The response's model field reflects the model that actually served your request, not the sentinel — useful for billing reconciliation and debugging.

Configuring via the UI

The simplest way: open the Routing page in your dashboard (/routing). There you can:

Toggle Enable auto-routing to opt in.
Pick a Preferred model (or leave on Cheapest healthy).
Build your Fallback chain — up to 10 models, tried in order on timeout.
Tune Per-attempt timeout (1 – 120s) and Max attempts (1 – 10) under Advanced.

A small cyan badge at the top of the page shows AUTO-ROUTING ACTIVE when enabled.

Configuring via the API

The same shape is exposed at PUT /api/routing/policy (session auth, not API-key auth):

curl -X PUT https://api.privaterouter.com/api/routing/policy \
  -H "Cookie: pr_session=$SESSION_TOKEN" \
  -H "Content-Type: application/json" \
  -d '{
    "enabled": true,
    "preferred_model_public_name": "privaterouter/qwen-pro",
    "fallback_chain_public_names": [
      "privaterouter/qwen-fast",
      "privaterouter/fast"
    ],
    "timeout_ms": 20000,
    "max_attempts": 3
  }'

GET /api/routing/policy returns the current shape (creating a disabled default the first time).

Failover semantics

PrivateRouter's auto-router has one trigger: a per-attempt timeout.

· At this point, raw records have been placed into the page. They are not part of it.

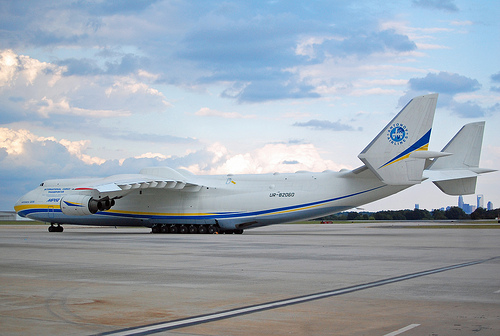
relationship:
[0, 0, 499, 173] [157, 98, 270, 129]
cloud in sky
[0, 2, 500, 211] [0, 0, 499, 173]
sky in cloud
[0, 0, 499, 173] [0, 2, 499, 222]
cloud in sky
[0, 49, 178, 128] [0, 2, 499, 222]
cloud in sky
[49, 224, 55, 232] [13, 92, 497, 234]
wheel in front of airplane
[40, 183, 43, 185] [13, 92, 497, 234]
window of airplane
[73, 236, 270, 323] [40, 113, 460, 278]
roadway used by airplane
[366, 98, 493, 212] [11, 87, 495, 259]
tail of airplane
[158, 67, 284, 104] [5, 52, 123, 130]
sky with no clouds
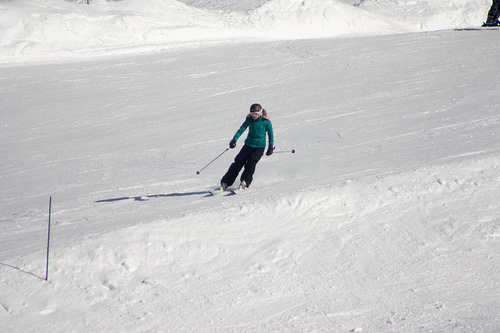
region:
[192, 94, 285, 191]
woman skiing down the mountain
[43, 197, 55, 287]
purple sticking out the snow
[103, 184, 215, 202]
woman's shadow on the snow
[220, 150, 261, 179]
black pants of woman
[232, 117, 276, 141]
green jacket of woman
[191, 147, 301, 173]
ski poles in woman's hands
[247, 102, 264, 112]
knit cap of the woman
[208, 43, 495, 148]
tracks in the snow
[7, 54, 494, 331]
mountain woman is skiing on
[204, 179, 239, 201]
white skis of woman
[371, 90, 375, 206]
part of a hill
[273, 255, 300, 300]
edge of a hill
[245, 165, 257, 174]
part of a trouser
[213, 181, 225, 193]
part of a board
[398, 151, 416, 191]
edge of a hill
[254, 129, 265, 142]
part of a sweater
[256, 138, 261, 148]
part of a jacket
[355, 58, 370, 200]
part of a slope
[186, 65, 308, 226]
lady in green skiing down a hill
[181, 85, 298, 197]
lady skier skiing down a hill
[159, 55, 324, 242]
lady in green with ski poles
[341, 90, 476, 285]
ski tracks on a ski slope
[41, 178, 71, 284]
ski pole on a ski slope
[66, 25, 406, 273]
lady skiing in green jacket down a slope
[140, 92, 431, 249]
lady skiing in green jacket down a slope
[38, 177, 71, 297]
small pole in the snow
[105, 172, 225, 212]
person shadow in the snow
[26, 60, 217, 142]
smooth snow on the hill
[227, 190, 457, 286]
bright shinny snow on the hill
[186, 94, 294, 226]
skier on a small hill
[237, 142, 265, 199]
skier with black paints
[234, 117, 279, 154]
skier with green top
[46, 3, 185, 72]
piles of snow in the background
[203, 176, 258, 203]
skier with snow covered skis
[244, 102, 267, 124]
skier with white gaggles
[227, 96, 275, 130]
woman has dark helmet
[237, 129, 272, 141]
woman has green coat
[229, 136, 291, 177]
woman has black gloves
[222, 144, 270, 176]
woman has black pants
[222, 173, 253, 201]
woman has white boots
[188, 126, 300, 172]
woman holds ski poles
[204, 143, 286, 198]
woman has white skis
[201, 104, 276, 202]
woman is turning into corner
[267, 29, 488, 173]
snow is packed on track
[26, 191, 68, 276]
black pole near track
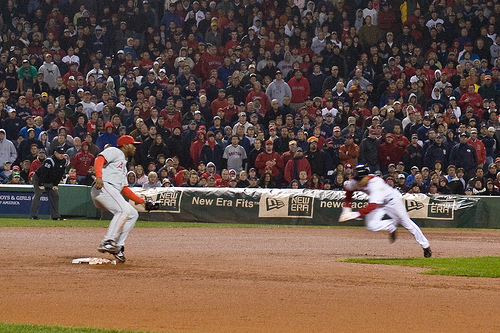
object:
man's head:
[116, 134, 142, 157]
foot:
[97, 239, 127, 262]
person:
[283, 146, 312, 188]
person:
[257, 172, 279, 188]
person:
[265, 69, 292, 109]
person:
[286, 69, 311, 110]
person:
[307, 62, 329, 101]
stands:
[63, 8, 475, 208]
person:
[458, 82, 485, 113]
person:
[35, 52, 61, 90]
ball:
[270, 98, 279, 109]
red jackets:
[283, 156, 313, 183]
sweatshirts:
[253, 150, 285, 179]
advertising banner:
[98, 186, 482, 231]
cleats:
[96, 239, 126, 263]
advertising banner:
[0, 186, 58, 218]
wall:
[51, 187, 104, 219]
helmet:
[351, 164, 371, 181]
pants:
[363, 189, 431, 249]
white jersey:
[343, 174, 403, 206]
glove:
[144, 200, 161, 211]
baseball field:
[14, 207, 498, 329]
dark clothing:
[29, 145, 70, 221]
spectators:
[4, 6, 157, 100]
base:
[69, 257, 117, 266]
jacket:
[35, 154, 67, 187]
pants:
[29, 172, 62, 218]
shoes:
[29, 214, 67, 221]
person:
[220, 136, 250, 172]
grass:
[340, 253, 500, 280]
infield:
[341, 207, 497, 254]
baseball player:
[338, 163, 433, 258]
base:
[292, 235, 331, 282]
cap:
[116, 135, 141, 147]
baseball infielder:
[90, 134, 147, 263]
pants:
[90, 183, 140, 245]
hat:
[54, 145, 67, 154]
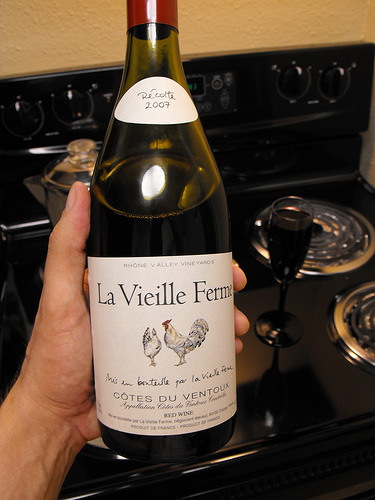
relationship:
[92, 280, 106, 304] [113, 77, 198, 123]
letter on label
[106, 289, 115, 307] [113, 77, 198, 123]
letter on label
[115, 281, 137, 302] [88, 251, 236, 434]
letter on label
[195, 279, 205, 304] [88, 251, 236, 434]
letter on label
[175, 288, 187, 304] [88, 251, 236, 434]
letter on label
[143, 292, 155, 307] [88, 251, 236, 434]
letter on label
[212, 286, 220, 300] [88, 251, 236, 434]
letter on label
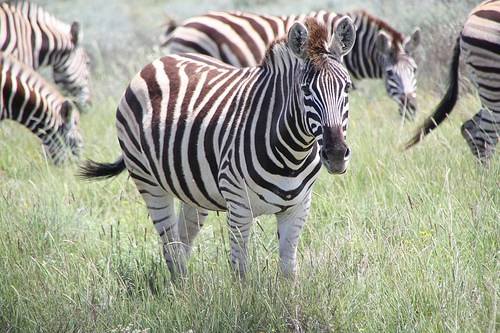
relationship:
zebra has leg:
[82, 22, 354, 311] [226, 202, 260, 302]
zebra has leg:
[82, 22, 354, 311] [275, 194, 307, 330]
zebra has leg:
[82, 22, 354, 311] [134, 180, 192, 295]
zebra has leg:
[82, 22, 354, 311] [176, 200, 206, 271]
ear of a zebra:
[286, 19, 312, 66] [79, 14, 352, 286]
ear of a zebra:
[329, 13, 358, 61] [91, 19, 360, 282]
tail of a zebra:
[74, 149, 126, 181] [82, 22, 354, 311]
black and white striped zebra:
[62, 106, 220, 278] [292, 151, 314, 202]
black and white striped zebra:
[22, 103, 34, 118] [3, 104, 85, 190]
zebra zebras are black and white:
[75, 16, 360, 298] [97, 117, 464, 237]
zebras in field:
[3, 7, 498, 175] [16, 237, 498, 331]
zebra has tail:
[404, 0, 493, 175] [393, 31, 462, 157]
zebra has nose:
[82, 22, 354, 311] [321, 147, 351, 170]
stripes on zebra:
[167, 64, 257, 154] [82, 22, 354, 311]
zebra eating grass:
[0, 52, 90, 184] [2, 136, 117, 218]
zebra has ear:
[160, 7, 425, 124] [407, 28, 421, 48]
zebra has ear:
[160, 7, 425, 124] [374, 29, 397, 58]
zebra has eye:
[82, 22, 354, 311] [299, 85, 315, 99]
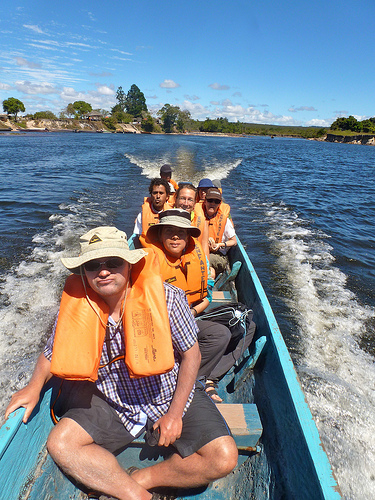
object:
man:
[5, 221, 237, 496]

When the upstream model doesn't return its first response chunk before timeout_ms, we abort that attempt and try the next model in your chain. We stop walking the chain when either:

a model returns a response (success or otherwise), or
we've exhausted your max_attempts, or
we've run out of healthy models in the chain.

What does not trigger failover:

HTTP 5xx errors from upstream — these usually mean the model returned something, just not what you wanted. Failing over could double-bill you.
HTTP 429 (rate-limited) — same reasoning.
HTTP 4xx (bad request) — your payload is the problem; retrying with a different model won't help.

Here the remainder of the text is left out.